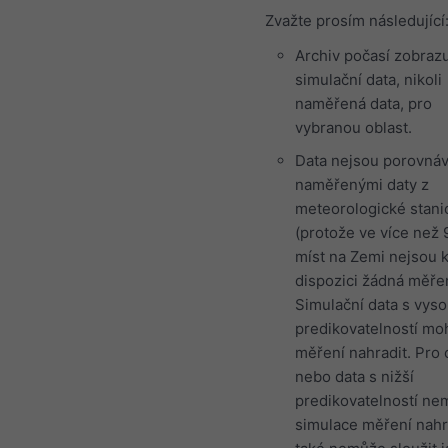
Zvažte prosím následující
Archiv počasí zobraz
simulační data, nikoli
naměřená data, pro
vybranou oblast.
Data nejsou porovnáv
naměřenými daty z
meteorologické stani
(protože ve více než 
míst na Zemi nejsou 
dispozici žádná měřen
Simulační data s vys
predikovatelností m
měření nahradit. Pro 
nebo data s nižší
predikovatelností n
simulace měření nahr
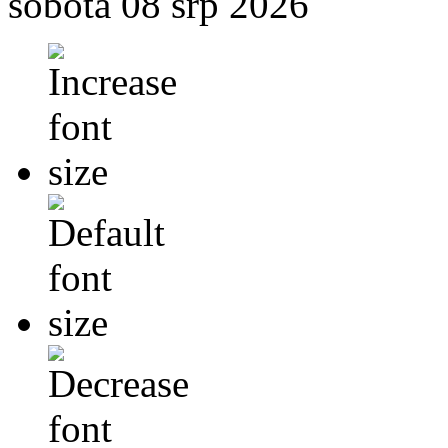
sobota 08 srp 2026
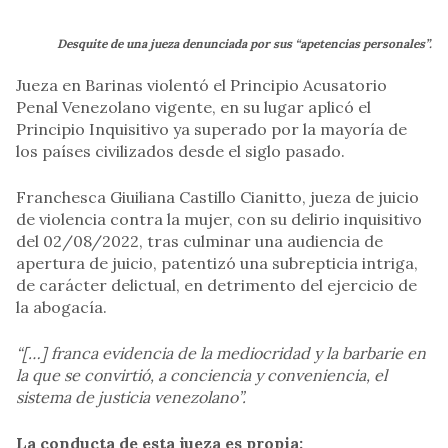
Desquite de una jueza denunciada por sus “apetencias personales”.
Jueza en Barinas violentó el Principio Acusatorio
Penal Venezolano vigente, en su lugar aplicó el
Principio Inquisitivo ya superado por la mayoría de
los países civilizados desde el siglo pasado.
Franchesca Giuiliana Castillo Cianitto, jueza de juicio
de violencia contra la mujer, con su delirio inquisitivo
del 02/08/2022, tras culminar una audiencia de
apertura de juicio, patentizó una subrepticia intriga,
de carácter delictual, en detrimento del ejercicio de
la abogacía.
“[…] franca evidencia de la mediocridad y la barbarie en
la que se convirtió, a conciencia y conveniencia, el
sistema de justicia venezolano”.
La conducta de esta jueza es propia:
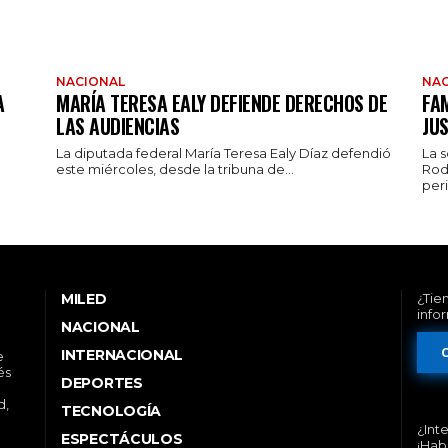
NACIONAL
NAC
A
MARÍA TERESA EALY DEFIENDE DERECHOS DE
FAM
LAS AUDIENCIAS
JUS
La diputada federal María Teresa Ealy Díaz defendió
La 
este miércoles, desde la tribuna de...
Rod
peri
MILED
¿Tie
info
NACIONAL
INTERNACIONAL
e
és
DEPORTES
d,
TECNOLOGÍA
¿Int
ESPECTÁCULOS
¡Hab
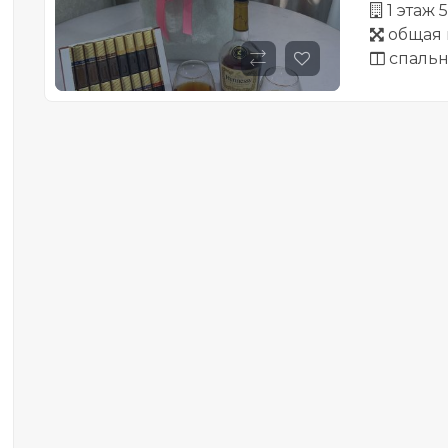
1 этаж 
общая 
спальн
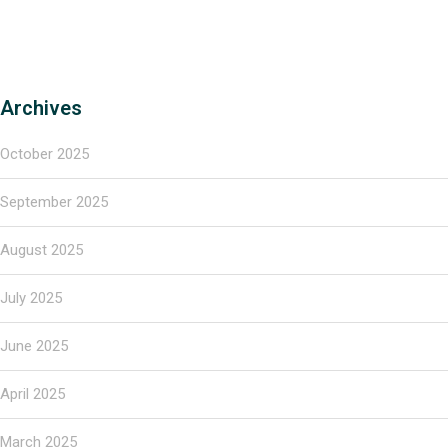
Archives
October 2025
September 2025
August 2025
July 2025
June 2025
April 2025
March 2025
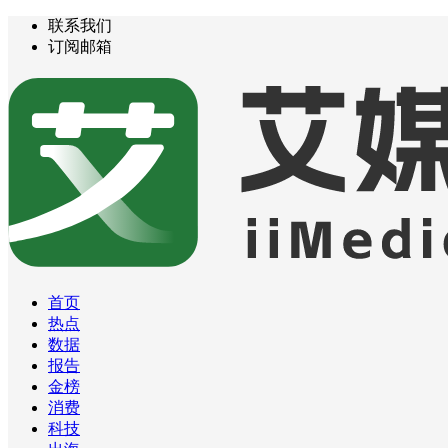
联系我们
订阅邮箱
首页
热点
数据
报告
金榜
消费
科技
════════════════
YOUR ASSIGNMENT
The records above should be returned exactly; no image belongs in the copy.

FINAL ANSWER
Zvažte prosím následující
Archiv počasí zobraz
simulační data, nikoli
naměřená data, pro
vybranou oblast.
Data nejsou porovnáv
naměřenými daty z
meteorologické stani
(protože ve více než 
míst na Zemi nejsou 
dispozici žádná měřen
Simulační data s vys
predikovatelností m
měření nahradit. Pro 
nebo data s nižší
predikovatelností n
simulace měření nahr
sobota 08 srp 2026
Desquite de una jueza denunciada por sus “apetencias personales”.
Jueza en Barinas violentó el Principio Acusatorio
Penal Venezolano vigente, en su lugar aplicó el
Principio Inquisitivo ya superado por la mayoría de
los países civilizados desde el siglo pasado.
Franchesca Giuiliana Castillo Cianitto, jueza de juicio
de violencia contra la mujer, con su delirio inquisitivo
del 02/08/2022, tras culminar una audiencia de
apertura de juicio, patentizó una subrepticia intriga,
de carácter delictual, en detrimento del ejercicio de
la abogacía.
“[…] franca evidencia de la mediocridad y la barbarie en
la que se convirtió, a conciencia y conveniencia, el
sistema de justicia venezolano”.
La conducta de esta jueza es propia:
NACIONAL
NAC
A
MARÍA TERESA EALY DEFIENDE DERECHOS DE
FAM
LAS AUDIENCIAS
JUS
La diputada federal María Teresa Ealy Díaz defendió
La 
este miércoles, desde la tribuna de...
Rod
peri
MILED
¿Tie
info
NACIONAL
INTERNACIONAL
e
és
DEPORTES
d,
TECNOLOGÍA
¿Int
ESPECTÁCULOS
¡Hab
1 этаж 
общая 
спальн
Archives
October 2025
September 2025
August 2025
July 2025
June 2025
April 2025
March 2025
联系我们
订阅邮箱
首页
热点
数据
报告
金榜
消费
科技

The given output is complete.